Mitochondrial DNA (mtDNA) disorders have emerged as major causes of inherited neurologic disease. Despite being well recognized for more than 2 decades, the clinical presentation continues to broaden. The phenotypic heterogeneity is partly owing to different percentage levels of mutant mtDNA heteroplasmy in different tissues, but the factors influencing this are poorly understood.
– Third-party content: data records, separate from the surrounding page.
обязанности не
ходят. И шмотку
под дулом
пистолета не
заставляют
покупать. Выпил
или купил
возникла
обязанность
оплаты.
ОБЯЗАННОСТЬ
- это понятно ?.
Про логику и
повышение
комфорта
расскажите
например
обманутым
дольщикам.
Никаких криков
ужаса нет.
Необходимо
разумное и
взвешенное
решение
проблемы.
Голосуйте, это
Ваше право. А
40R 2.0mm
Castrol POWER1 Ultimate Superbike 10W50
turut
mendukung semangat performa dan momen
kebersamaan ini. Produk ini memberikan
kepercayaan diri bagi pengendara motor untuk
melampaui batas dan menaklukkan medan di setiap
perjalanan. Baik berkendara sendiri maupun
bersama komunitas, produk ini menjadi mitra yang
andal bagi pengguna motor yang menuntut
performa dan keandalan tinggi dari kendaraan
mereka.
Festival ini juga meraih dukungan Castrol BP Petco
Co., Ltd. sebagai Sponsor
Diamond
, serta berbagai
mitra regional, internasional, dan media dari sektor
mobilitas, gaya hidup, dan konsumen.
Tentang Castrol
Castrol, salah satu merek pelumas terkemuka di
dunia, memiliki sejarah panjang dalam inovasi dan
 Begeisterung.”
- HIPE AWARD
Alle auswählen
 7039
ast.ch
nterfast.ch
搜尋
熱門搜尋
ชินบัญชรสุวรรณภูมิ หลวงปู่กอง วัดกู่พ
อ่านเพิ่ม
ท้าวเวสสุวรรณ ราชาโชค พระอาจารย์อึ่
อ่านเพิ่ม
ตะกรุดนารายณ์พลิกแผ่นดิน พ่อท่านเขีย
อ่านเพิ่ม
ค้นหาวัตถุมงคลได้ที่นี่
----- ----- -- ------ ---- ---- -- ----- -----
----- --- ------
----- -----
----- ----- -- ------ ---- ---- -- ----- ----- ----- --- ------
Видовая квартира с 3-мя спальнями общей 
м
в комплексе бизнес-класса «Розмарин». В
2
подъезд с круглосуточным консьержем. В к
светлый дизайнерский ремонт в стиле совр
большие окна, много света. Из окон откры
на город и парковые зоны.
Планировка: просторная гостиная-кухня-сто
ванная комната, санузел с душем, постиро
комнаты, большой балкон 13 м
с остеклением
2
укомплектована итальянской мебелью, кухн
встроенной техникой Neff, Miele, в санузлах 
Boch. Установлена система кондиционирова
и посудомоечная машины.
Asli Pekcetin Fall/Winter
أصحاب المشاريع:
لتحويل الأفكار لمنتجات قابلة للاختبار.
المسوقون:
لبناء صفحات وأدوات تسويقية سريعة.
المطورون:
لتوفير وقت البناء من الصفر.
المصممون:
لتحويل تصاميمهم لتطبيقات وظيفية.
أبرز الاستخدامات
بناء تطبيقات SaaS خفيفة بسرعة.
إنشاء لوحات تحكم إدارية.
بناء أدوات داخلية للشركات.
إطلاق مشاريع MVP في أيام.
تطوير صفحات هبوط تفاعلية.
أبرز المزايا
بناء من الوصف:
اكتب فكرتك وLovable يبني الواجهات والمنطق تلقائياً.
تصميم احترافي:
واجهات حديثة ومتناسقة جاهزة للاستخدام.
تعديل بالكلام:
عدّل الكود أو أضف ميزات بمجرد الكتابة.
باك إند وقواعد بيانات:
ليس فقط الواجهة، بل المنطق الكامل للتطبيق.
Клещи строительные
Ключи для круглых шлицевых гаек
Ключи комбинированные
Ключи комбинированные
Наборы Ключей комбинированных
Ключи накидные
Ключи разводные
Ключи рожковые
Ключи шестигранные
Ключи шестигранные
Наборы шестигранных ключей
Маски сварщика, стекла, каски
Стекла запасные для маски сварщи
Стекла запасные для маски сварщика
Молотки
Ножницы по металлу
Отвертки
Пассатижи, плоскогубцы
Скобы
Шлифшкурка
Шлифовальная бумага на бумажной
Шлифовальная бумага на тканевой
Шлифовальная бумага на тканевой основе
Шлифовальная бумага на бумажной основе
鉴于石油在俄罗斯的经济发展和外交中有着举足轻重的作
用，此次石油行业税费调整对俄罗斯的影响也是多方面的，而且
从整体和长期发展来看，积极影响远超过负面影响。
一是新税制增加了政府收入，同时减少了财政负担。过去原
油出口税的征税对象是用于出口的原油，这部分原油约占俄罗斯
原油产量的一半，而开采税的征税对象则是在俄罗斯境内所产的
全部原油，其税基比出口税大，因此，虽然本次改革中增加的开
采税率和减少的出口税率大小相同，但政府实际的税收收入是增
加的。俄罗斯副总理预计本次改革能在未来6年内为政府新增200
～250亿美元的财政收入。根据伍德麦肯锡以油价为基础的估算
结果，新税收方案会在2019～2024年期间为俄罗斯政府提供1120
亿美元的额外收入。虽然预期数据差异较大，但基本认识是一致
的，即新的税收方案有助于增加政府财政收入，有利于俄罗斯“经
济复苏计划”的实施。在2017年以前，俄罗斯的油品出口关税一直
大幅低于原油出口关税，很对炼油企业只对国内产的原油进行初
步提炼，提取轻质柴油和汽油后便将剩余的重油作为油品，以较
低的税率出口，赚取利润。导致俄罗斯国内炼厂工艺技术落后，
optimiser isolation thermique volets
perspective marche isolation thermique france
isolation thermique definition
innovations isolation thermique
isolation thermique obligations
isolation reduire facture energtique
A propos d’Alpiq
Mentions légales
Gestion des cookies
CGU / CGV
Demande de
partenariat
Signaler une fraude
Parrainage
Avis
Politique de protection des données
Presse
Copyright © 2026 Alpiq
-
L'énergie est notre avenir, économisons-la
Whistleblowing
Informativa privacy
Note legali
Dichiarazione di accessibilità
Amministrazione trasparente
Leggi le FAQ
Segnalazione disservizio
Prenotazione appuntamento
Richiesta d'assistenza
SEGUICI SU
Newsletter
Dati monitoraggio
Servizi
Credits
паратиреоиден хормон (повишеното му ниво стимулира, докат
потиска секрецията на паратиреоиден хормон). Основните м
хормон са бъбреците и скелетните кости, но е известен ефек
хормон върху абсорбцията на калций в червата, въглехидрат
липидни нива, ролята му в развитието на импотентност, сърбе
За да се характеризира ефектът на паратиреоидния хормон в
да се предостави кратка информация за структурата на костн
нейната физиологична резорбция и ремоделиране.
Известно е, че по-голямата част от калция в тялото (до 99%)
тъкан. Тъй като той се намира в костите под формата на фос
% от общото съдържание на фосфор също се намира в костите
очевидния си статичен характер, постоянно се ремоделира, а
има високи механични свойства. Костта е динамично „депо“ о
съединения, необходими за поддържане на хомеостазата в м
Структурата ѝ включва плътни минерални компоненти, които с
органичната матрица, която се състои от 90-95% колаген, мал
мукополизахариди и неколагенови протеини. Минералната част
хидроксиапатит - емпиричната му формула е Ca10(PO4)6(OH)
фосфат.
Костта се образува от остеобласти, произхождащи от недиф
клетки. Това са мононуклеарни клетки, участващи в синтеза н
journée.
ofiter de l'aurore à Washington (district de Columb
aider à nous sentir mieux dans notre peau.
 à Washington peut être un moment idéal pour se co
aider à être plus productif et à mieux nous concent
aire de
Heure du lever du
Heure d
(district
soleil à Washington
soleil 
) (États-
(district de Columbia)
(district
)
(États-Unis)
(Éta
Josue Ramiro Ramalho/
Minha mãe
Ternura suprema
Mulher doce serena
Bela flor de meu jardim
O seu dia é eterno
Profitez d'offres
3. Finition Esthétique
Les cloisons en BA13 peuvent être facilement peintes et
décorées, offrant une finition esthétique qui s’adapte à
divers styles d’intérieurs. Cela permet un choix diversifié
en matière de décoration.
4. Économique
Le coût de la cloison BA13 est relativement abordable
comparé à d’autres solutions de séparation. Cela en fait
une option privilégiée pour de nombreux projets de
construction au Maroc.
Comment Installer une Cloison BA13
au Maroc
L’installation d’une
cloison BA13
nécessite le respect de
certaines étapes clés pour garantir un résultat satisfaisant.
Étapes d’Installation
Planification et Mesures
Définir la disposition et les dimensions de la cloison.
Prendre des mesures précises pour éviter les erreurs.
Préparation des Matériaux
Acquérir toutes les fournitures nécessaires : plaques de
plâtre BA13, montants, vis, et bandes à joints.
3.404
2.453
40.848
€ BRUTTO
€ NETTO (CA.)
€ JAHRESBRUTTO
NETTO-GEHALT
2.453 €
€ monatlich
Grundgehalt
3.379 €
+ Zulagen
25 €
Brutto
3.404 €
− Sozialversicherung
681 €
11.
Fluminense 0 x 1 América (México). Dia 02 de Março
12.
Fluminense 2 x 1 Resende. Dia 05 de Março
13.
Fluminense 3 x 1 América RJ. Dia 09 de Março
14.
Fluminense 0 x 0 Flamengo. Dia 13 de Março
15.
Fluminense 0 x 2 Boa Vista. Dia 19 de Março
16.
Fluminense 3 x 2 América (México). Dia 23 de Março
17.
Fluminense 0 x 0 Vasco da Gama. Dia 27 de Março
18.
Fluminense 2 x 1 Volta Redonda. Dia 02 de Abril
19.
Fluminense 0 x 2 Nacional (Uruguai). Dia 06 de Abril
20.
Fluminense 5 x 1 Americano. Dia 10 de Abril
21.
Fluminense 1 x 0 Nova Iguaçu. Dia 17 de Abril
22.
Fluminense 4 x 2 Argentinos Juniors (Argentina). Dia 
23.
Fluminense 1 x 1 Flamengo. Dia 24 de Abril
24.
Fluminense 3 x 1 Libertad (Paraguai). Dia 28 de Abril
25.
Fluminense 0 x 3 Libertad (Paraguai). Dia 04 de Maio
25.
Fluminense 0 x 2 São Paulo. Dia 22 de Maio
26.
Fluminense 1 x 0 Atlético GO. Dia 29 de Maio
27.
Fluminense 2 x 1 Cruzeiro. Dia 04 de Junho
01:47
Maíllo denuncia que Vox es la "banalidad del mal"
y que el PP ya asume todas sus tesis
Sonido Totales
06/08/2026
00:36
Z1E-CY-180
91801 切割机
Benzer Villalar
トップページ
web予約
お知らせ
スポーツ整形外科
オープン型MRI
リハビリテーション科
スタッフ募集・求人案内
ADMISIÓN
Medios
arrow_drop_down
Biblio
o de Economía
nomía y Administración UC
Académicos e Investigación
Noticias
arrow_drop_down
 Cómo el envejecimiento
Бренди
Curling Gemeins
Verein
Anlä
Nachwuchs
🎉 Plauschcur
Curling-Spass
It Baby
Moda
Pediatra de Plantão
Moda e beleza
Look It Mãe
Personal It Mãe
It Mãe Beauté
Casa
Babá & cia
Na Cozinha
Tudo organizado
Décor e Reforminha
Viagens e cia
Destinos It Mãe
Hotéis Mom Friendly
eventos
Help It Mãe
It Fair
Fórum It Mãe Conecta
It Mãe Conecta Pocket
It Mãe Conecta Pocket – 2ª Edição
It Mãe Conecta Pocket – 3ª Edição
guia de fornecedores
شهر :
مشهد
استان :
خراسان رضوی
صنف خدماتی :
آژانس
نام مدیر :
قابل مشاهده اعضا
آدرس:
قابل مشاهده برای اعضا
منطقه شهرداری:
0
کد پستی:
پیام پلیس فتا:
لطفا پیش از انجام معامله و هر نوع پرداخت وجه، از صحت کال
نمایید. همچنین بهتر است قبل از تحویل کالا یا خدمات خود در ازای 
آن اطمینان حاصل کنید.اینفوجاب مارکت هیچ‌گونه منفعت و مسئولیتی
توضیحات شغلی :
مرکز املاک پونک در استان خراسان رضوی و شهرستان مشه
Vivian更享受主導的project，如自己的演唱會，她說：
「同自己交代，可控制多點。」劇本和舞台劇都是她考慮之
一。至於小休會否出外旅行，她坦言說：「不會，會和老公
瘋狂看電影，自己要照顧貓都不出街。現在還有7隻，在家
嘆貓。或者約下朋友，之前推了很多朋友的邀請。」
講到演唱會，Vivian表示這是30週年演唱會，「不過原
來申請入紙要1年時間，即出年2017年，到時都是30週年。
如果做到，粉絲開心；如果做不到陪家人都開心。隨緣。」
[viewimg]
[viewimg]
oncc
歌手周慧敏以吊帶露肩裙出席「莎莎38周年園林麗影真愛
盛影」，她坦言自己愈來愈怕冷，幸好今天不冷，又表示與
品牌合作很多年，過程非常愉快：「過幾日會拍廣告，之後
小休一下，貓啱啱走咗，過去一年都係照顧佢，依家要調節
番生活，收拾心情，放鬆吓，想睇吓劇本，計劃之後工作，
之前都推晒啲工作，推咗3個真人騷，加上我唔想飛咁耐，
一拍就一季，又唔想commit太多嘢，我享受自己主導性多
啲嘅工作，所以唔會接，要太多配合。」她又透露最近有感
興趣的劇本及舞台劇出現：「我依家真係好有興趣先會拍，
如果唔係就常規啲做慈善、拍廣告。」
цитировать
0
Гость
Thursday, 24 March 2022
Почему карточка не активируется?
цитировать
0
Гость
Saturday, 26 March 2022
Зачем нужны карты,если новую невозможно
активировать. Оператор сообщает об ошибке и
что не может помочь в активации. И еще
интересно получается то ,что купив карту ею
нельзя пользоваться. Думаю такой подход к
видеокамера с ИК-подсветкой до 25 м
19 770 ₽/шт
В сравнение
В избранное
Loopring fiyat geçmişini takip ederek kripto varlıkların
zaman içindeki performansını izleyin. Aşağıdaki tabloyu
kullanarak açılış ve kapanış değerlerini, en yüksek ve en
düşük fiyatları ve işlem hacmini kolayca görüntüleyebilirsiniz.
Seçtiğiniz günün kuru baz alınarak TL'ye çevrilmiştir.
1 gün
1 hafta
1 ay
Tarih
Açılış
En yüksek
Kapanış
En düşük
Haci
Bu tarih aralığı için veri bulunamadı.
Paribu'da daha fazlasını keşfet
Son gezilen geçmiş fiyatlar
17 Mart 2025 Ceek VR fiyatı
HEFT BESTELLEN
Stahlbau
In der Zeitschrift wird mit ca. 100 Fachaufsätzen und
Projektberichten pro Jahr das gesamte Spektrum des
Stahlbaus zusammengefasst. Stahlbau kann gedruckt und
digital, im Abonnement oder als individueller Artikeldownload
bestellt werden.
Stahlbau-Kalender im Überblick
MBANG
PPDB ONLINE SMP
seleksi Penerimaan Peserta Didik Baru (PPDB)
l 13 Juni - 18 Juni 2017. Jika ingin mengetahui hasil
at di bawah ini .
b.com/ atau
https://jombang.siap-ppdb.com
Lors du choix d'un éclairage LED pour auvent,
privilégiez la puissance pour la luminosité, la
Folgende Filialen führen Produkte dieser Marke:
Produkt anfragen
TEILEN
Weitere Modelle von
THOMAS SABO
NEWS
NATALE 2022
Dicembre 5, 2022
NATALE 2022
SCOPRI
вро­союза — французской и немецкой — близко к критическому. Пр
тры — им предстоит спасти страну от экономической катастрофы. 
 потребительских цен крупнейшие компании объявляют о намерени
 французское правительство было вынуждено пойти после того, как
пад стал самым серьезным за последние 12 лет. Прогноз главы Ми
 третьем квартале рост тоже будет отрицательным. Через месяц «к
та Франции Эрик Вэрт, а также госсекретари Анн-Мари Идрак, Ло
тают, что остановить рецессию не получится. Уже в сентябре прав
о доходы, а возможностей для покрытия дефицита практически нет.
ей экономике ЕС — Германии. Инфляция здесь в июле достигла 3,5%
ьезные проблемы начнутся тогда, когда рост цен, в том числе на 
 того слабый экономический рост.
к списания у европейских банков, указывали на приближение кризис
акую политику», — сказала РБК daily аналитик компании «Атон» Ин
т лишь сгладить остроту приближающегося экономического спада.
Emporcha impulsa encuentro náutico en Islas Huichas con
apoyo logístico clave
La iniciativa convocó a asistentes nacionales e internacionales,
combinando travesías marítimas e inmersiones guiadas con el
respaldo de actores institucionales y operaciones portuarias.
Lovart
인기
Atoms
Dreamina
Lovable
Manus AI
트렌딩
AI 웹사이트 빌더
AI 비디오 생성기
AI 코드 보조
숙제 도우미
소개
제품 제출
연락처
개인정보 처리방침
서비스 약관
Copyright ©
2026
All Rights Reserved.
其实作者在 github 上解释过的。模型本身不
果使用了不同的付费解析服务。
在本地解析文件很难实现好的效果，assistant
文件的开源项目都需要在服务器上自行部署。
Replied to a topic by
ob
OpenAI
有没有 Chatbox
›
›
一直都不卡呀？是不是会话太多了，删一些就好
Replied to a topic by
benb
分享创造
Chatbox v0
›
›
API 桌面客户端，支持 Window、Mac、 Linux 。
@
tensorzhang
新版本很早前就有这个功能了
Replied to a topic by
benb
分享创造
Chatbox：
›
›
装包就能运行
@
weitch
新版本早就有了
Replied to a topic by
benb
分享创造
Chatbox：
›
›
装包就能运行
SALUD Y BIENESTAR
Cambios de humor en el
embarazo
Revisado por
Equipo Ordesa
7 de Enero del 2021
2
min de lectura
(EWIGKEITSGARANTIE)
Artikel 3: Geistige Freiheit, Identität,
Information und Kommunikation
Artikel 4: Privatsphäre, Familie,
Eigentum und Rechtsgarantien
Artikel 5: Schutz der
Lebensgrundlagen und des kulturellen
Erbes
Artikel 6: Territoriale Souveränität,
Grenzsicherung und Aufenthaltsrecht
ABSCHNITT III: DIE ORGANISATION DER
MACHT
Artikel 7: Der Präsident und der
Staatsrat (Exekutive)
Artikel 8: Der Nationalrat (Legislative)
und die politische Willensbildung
This case report describes monozygotic male twins with ptosis, optic atrophy, and recent-onset intractable myoclonic epilepsy. The assessment of respiratory chain enzyme activities in the muscle from 1 twin revealed a severe and isolated defect involving mitochondrial complex I. Mitochondrial DNA sequencing revealed a pathogenic m.14487T>C MTND6 mutation, which was present at very high levels of heteroplasmy in muscle (84%) and lower levels in blood (15%), urinary epithelium (75%), and buccal mucosa (58%). Of particular interest, his identical twin was found to harbor very similar levels of the m.14487T>C mutation in his blood, urine, buccal mucosa, and hair follicle DNA samples, while the presence of low levels in the mother’s tissues confirmed maternal transmission.
Conclusions and Relevance
It was shown that m14487T>C can also cause the unusual combination of optic atrophy, ptosis, and encephalomyopathy leading to intractable seizures. Near-identical heteroplasmy levels in different tissues in both siblings support a nuclear genetic mechanism controlling the tissue segregation of mtDNA mutations.